Parr is an assiduous collector of his own work too, which is one of the purposes of the foundation. “I’ve built an archive about Britain in the last 45 years, and I’ll never run out of things to photograph, because it’s such a huge subject. That archive is important. And it’s now decently housed and will be looked after after my death, because I’ve arranged it so that the foundation becomes sustainable.”
In recent years he has become a sort of godfather of photography, often championing the less well known; a leg-up from him can be a career-changer. To name one example, the Dublin-based photographer Eamonn Doyle self-published 750 copies of his first book in 2014 and planned to spend several years selling them. Then Parr posted about it on Flickr, describing it as “the best new street photo book I have seen in a decade”. “I think it was sold out within a couple of weeks after that,” Doyle told me.

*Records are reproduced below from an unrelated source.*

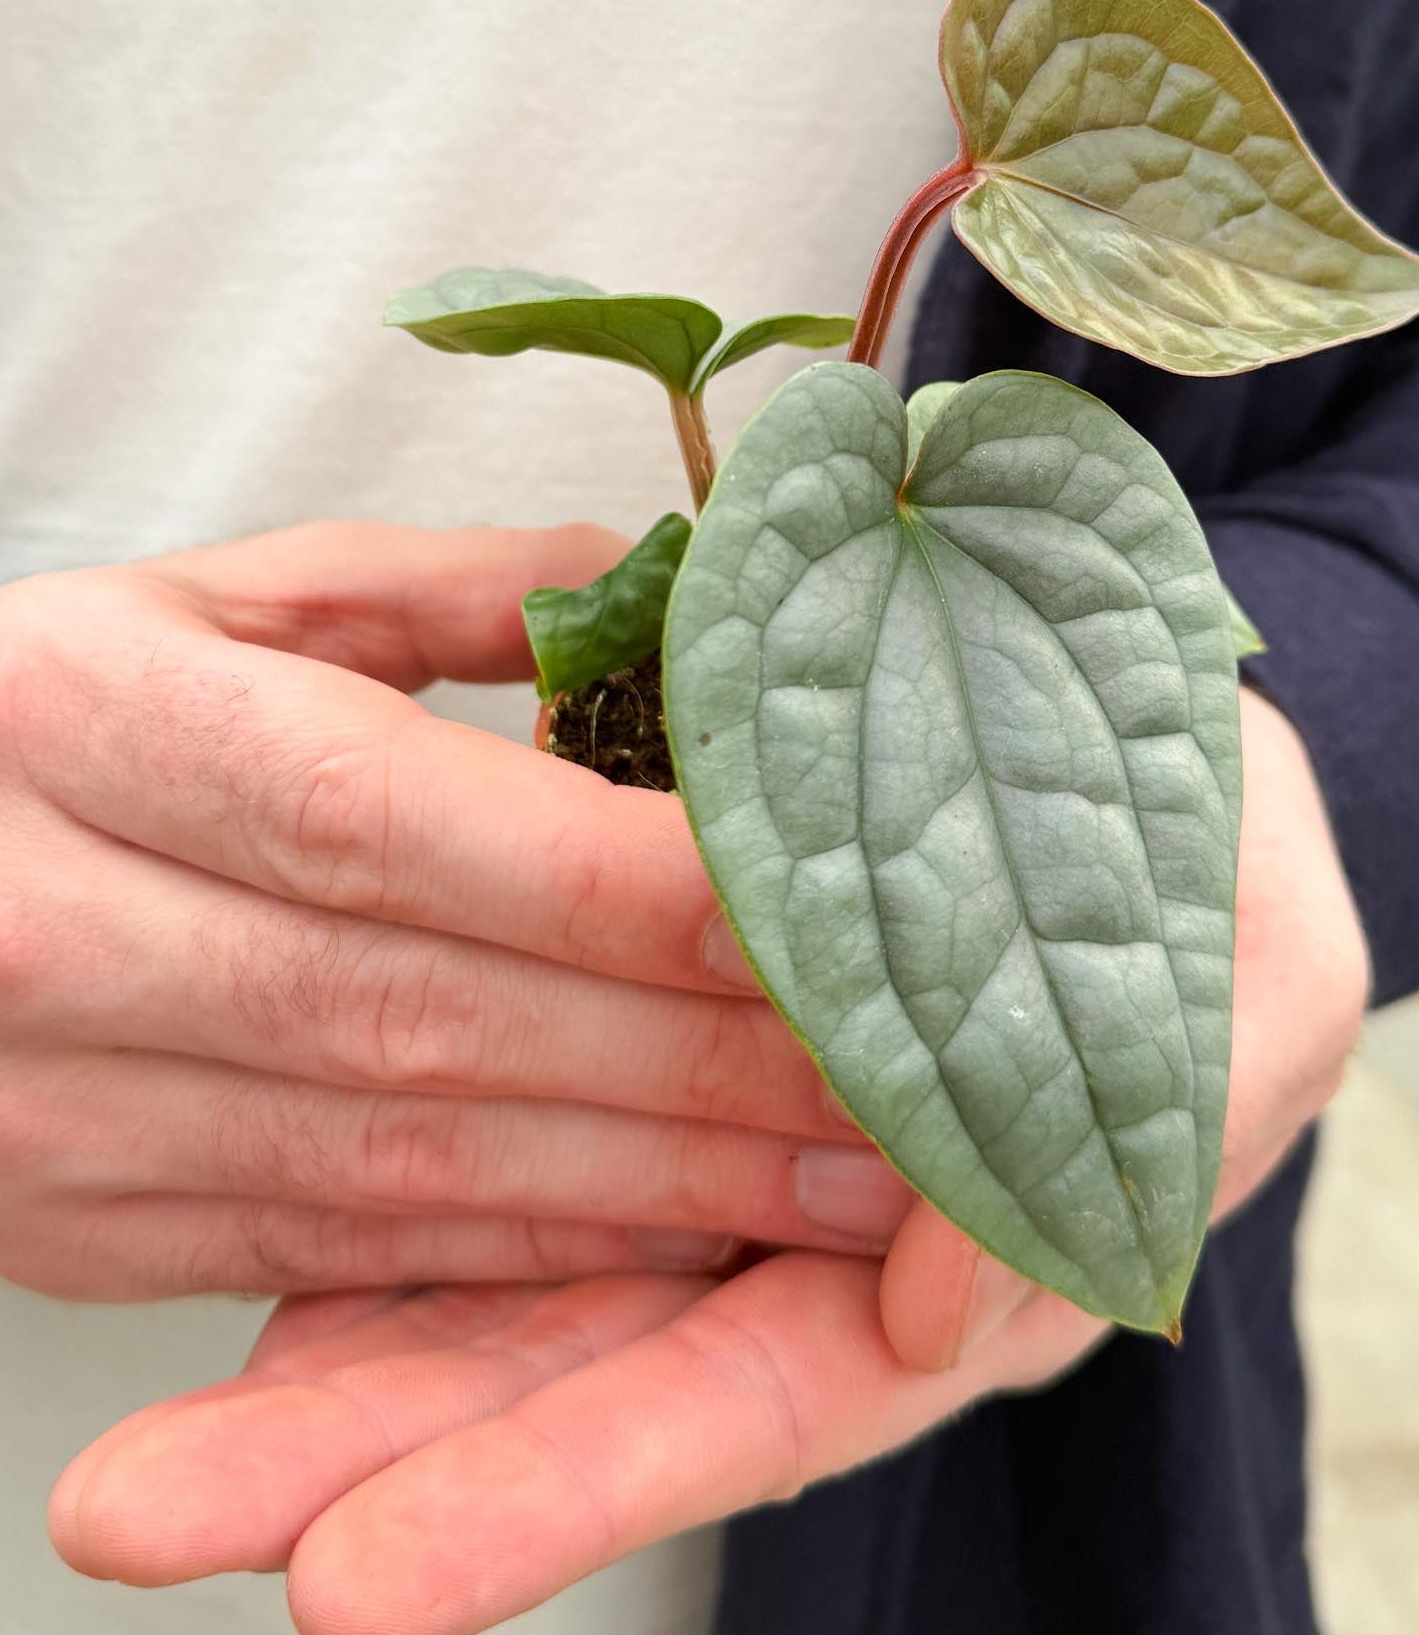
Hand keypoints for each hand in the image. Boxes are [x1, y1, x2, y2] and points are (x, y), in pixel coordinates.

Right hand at [0, 524, 909, 1301]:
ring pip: (401, 1161)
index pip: (403, 817)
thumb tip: (653, 576)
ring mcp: (56, 1101)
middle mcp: (58, 927)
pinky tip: (682, 1243)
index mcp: (93, 724)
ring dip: (653, 1185)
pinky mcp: (77, 1218)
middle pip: (429, 1011)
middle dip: (696, 1062)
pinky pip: (335, 1251)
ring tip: (855, 1189)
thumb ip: (429, 585)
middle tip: (915, 1077)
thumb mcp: (201, 594)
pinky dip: (528, 1257)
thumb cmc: (33, 711)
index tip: (835, 910)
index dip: (630, 881)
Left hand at [49, 690, 1366, 1633]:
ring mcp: (739, 1160)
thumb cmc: (1225, 880)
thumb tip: (940, 1314)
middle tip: (163, 1520)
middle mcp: (824, 1246)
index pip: (748, 1389)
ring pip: (536, 1285)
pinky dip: (405, 1230)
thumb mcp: (1260, 983)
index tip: (367, 1575)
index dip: (565, 1479)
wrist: (1163, 771)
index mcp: (969, 1257)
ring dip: (347, 1371)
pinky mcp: (680, 1057)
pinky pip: (537, 1159)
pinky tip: (260, 1280)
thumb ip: (1160, 1121)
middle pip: (593, 1378)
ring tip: (151, 1461)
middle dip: (389, 1465)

This is another purpose of the foundation, which gives a platform to British and Irish photographers with exhibitions and talks. “I mean, if I like these people I want to share them, and because I have some influence now, you know, I can help facilitate that,” Parr says. “So I try and use it responsibly and intelligently.” When I suggest that it is in significant part thanks to him that photography is being taken more seriously in the UK than ever before, he looks embarrassed.
He’s overwhelmed with requests, though. “People want me to solve their problems, like ‘How do I get a book and a show and become famous?’ And it’s the ones that generally don’t ask that that are the most deserving, inevitably. Because if you’re thinking like that, then you probably haven’t got it.”